──────── RAW RECORDS
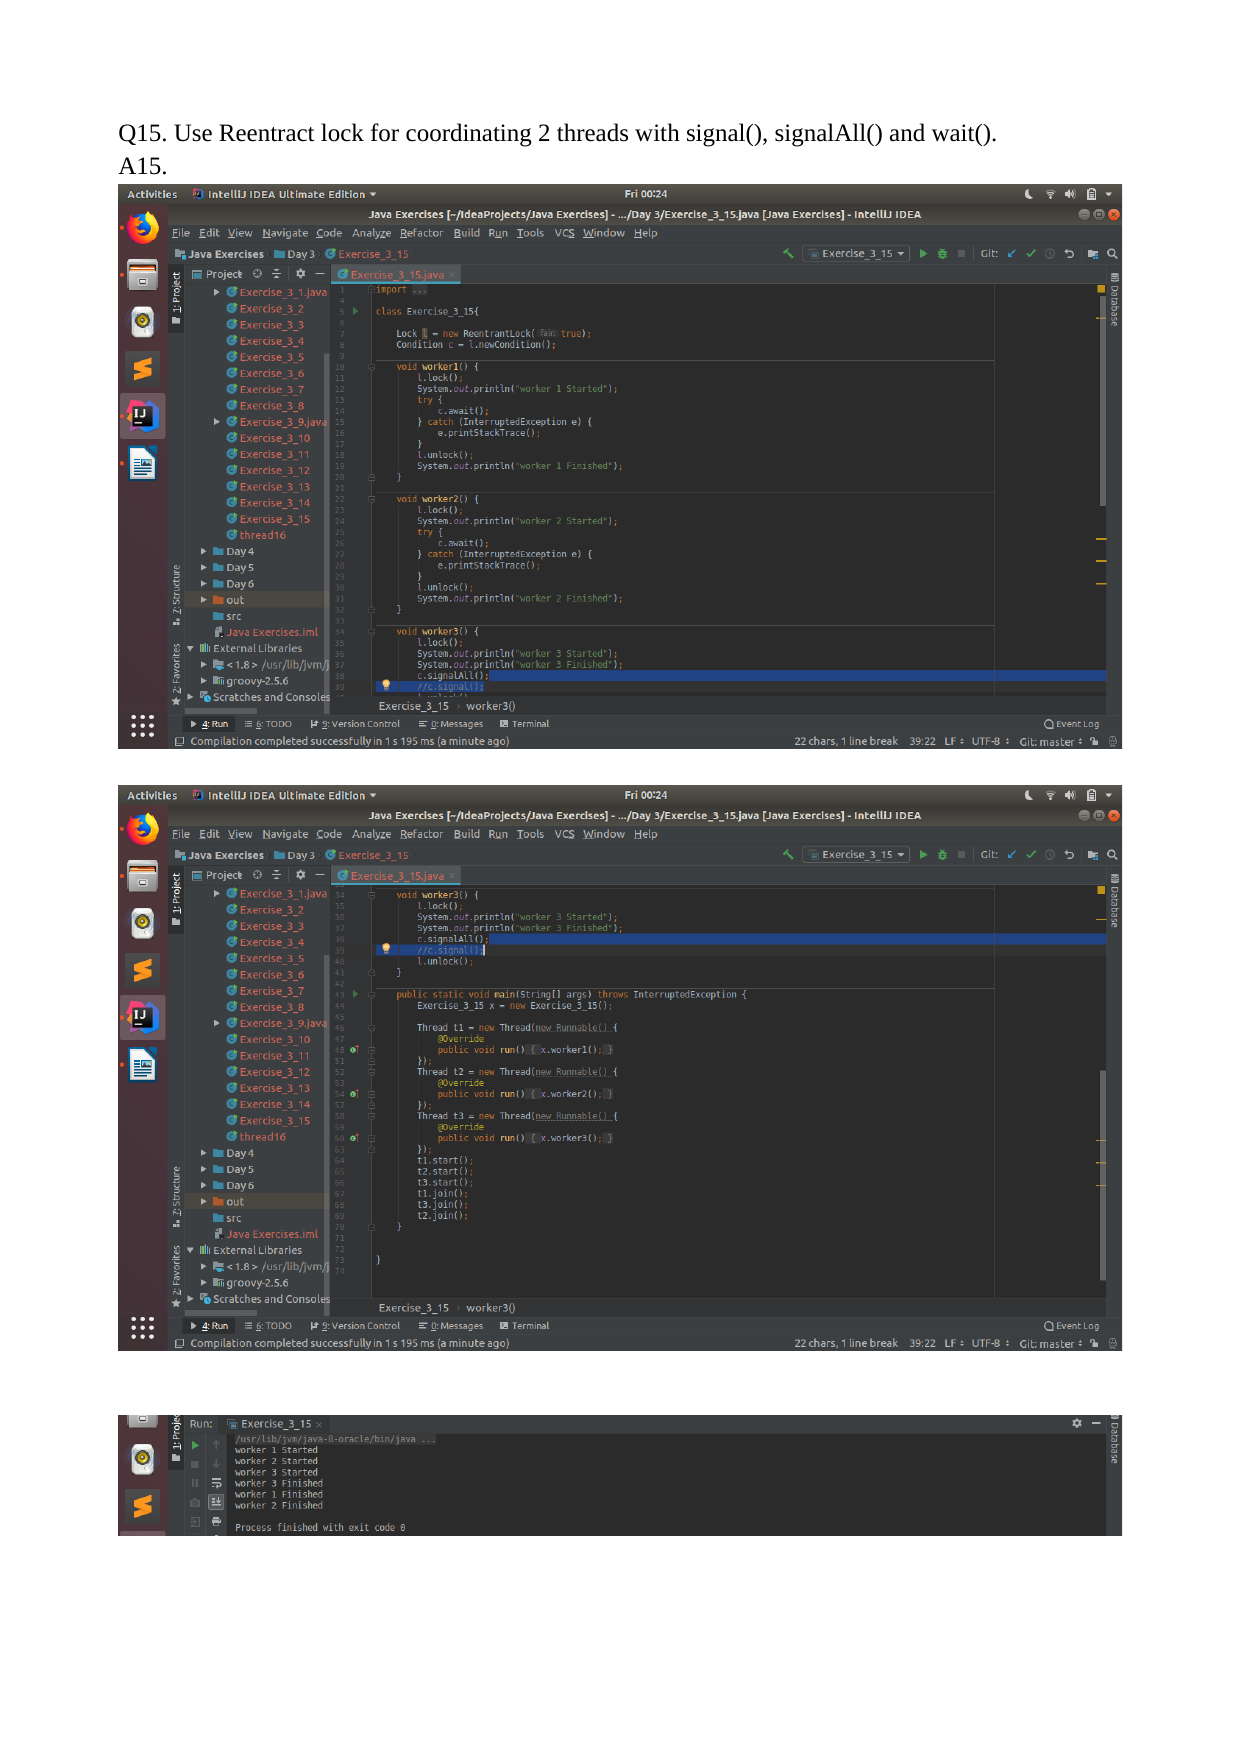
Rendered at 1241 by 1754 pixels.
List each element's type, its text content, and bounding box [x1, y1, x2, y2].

picture [118, 785, 1123, 1351]
picture [118, 184, 1123, 749]
picture [118, 1415, 1123, 1536]
text A15. [118, 151, 1122, 180]
text Q15. Use Reentract lock for coordinating 2 threads with signal(), signalAll() and wait(). [118, 118, 1122, 147]
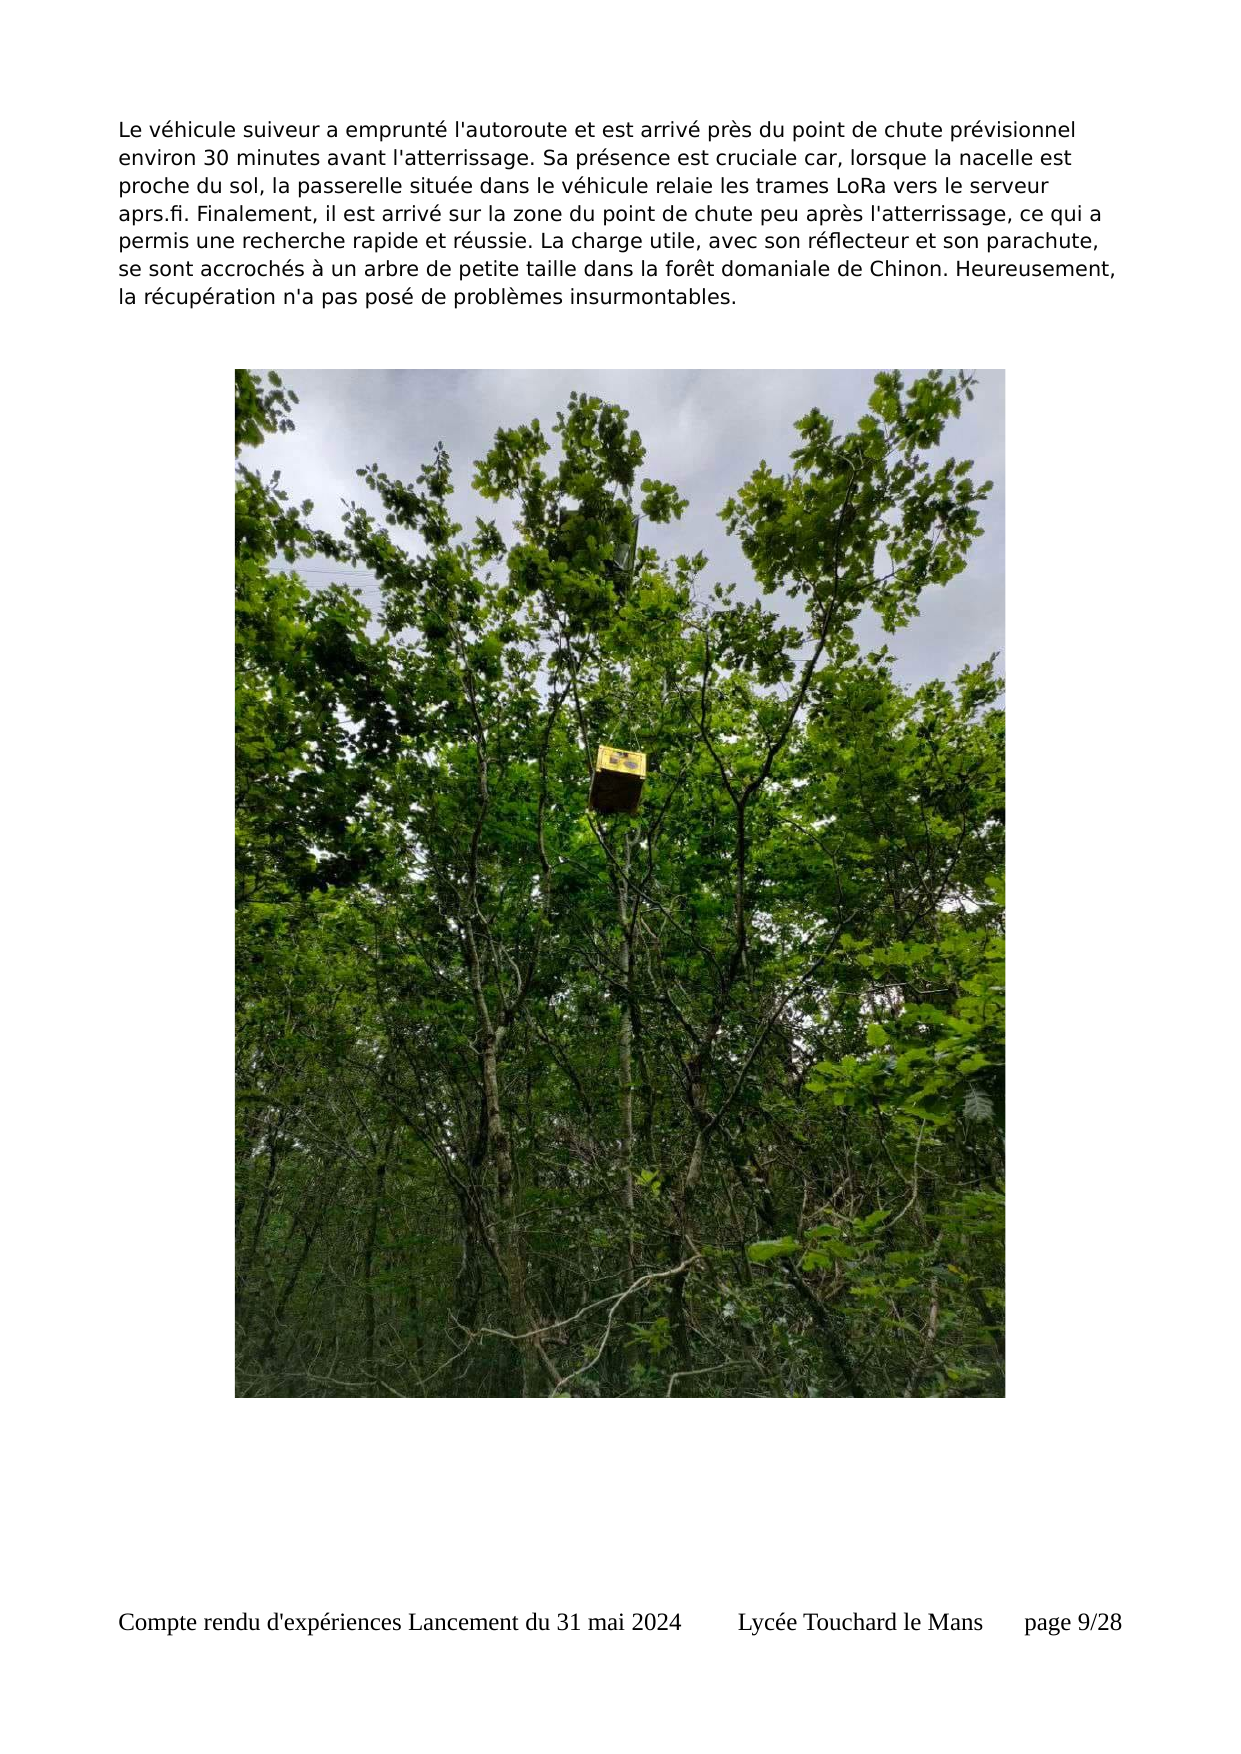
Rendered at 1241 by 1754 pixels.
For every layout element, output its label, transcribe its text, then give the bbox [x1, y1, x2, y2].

picture [234, 369, 1006, 1398]
text Le véhicule suiveur a emprunté l'autoroute et est arrivé près du point de chute prévisionnel environ 30 minutes avant l'atterrissage. Sa présence est cruciale car, lorsque la nacelle est proche du sol, la passerelle située dans le véhicule relaie les trames LoRa vers le serveur aprs.fi. Finalement, il est arrivé sur la zone du point de chute peu après l'atterrissage, ce qui a permis une recherche rapide et réussie. La charge utile, avec son réflecteur et son parachute, se sont accrochés à un arbre de petite taille dans la forêt domaniale de Chinon. Heureusement, la récupération n'a pas posé de problèmes insurmontables. [118, 118, 1122, 309]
────────────────
**WHAT THE TASK REQUIRES:** Filter the listing above and copy out, in full, every line that contains the string "element".

**WRITTEN ANSWER:**
List each element's type, its text content, and bounding box [x1, y1, x2, y2].
For every layout element, output its label, transcribe its text, then give the bbox [x1, y1, x2, y2].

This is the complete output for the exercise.